W izbach wytrzeźwień nie można stosować takich środków przymusu, których nie przewiduje ustawa o wychowaniu w trzeźwości - orzekł Trybunał Konstytucyjny, podzielając wątpliwości prezydenta.

Trybunał zgodził się z zastrzeżeniami prezydenckich prawników, którzy wskazywali na sprzeczności w znowelizowanej ustawie. Posłowie dopuścili użycie wobec agresywnych osób trafiających do izb wytrzeźwień, oprócz środków wymienionych w ustawie, także "innych urządzeń technicznych", na przykład paralizatorów.

Dziś Trybunał uznał, że przepis o tym mówiący jest niezgodny z konstytucją - mówił sędzia Wojciech Hermeliński: " Konstytucja w szczególny sposób reguluje konieczność dopuszczalnych ograniczeń wolności jednostki w akcie rangi ustawowej. TK stwierdza, że zaskarżony przepis tego wymogu nie spełnia, gdyż nie określa w sposób kompletny wszystkich elementów ograniczenia wolności" - mówił uzasadniając wyrok sędzia Wojciech Hermeliński.
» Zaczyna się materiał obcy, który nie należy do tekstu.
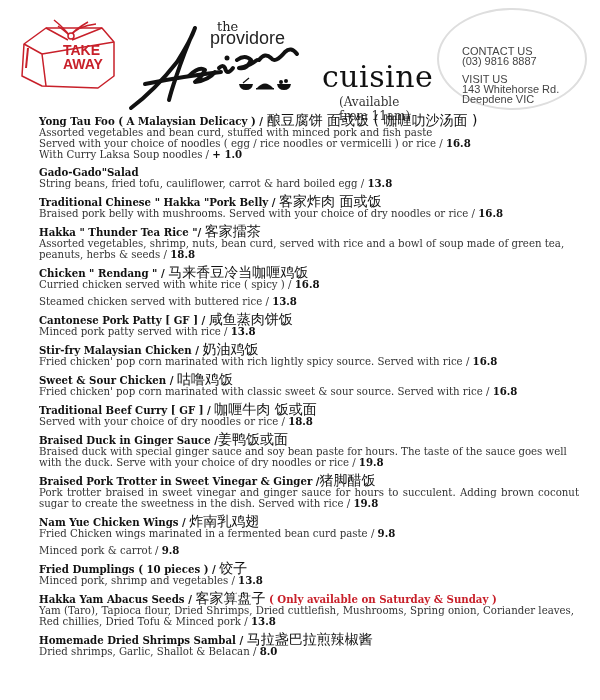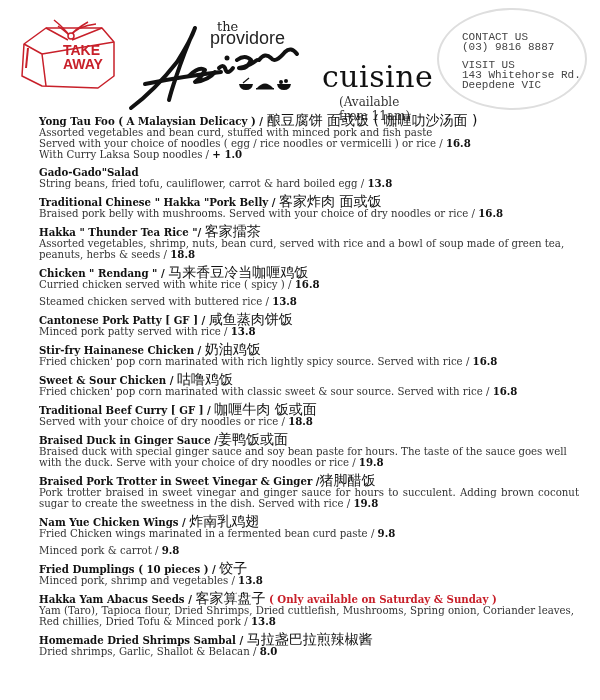--- a/index.html
+++ b/index.html
@@ -18,21 +18,21 @@
   .logo-the { position: absolute; left: 92px; top: 7px; font-family: "DejaVu Serif", serif; font-size: 13px; line-height: 12px; color: #222; }
   .logo-providore { position: absolute; left: 85px; top: 18px; font-family: Liberation Sans, sans-serif; font-size: 18px; line-height: 12px; color: #222; }
   .logo-asian { position: absolute; left: 0px; top: 6px; width: 200px; height: 92px; }
   .logo-asian svg { width: 200px; height: 92px; display: block; }
   .logo-cuisine { position: absolute; left: 165px; top: 48px; font-family: "DejaVu Serif", serif; font-size: 30px; line-height: 30px; color: #111; letter-spacing: 0.5px; margin-left: 32px; }
   .logo-icons { position: absolute; left: 112px; top: 63px; width: 56px; height: 14px; }
   .logo-available { position: absolute; left: 178px; top: 81px; font-family: "DejaVu Serif", serif; font-size: 12px; color: #333; padding-left: 36px; }
 
   .contact { position: absolute; left: 437px; top: 8px; width: 150px; height: 102px; border-radius: 50%;
     border: 2px solid #dedede; }
-  .contact-text { position: absolute; left: 23px; top: 22px; font-family: Liberation Mono, monospace; font-size: 11px; line-height: 10px; color: #444; }
+  .contact-text { position: absolute; left: 23px; top: 36px; font-family: Liberation Sans, sans-serif; font-size: 11px; line-height: 10px; color: #444; }
   .contact-text .gap { height: 8px; }
 
   
   .menu { position: absolute; left: 39px; top: 114px; width: 540px; font-family: "DejaVu Serif", serif; }
   .item { margin-bottom: 6px; }
   .item-title { font-weight: bold; font-size: 10.2px; line-height: 12px; color: #111; white-space: nowrap; }
   .item-desc { font-size: 10.2px; line-height: 11px; color: #333; }
   .item-desc.justify { text-align: justify; }
   .price { font-weight: bold; color: #111; }
   .note { color: #c8202a; font-weight: bold; }
@@ -135,21 +135,21 @@
   <div class="item">
     <div class="item-desc"><span>Steamed chicken served with buttered rice / </span><span class="price">13.8</span></div>
   </div>
 
   <div class="item">
     <div class="item-title"><span>Cantonese Pork Patty [ GF ] / </span><span class="zh">咸鱼蒸肉饼饭</span></div>
     <div class="item-desc"><span>Minced pork patty served with rice / </span><span class="price">13.8</span></div>
   </div>
 
   <div class="item">
-    <div class="item-title"><span>Stir-fry Hainanese Chicken / </span><span class="zh">奶油鸡饭</span></div>
+    <div class="item-title"><span>Stir-fry Malaysian Chicken / </span><span class="zh">奶油鸡饭</span></div>
     <div class="item-desc"><span>Fried chicken' pop corn marinated with rich lightly spicy source. Served with rice / </span><span class="price">16.8</span></div>
   </div>
 
   <div class="item">
     <div class="item-title"><span>Sweet &amp; Sour Chicken / </span><span class="zh">咕噜鸡饭</span></div>
     <div class="item-desc"><span>Fried chicken' pop corn marinated with classic sweet &amp; sour source. Served with rice / </span><span class="price">16.8</span></div>
   </div>
 
   <div class="item">
     <div class="item-title"><span>Traditional Beef Curry [ GF ] / </span><span class="zh">咖喱牛肉 饭或面</span></div>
Trybunał rozpoznawał sprawę w pełnym składzie, żaden z sędziów nie zgłosił zdania odrębnego. Sejm uchwalił zmiany w ustawie na początku stycznia. Miały one między innymi regulować zasady ustalania wysokości opłat za pobyt w izbach wytrzeźwień. Problem w tym, że do czasu wejścia w życie nowelizacji nie wiadomo, jak będą naliczane opłaty za pobyt w izbach, bowiem nie ma zdaniem mecenasa Aleksandera Proksy w obecnym stanie prawnym przepisów, które dawałyby możliwość pobierania opłat tak zwanej "daniny publicznej".
Teraz prezydent zwróci się do marszałek Sejmu o opinię, czy podpisać ustawę z pominięciem niekonstytucyjnych przepisów, czy też zwrócić ustawę do Sejmu w celu wprowadzenia poprawek.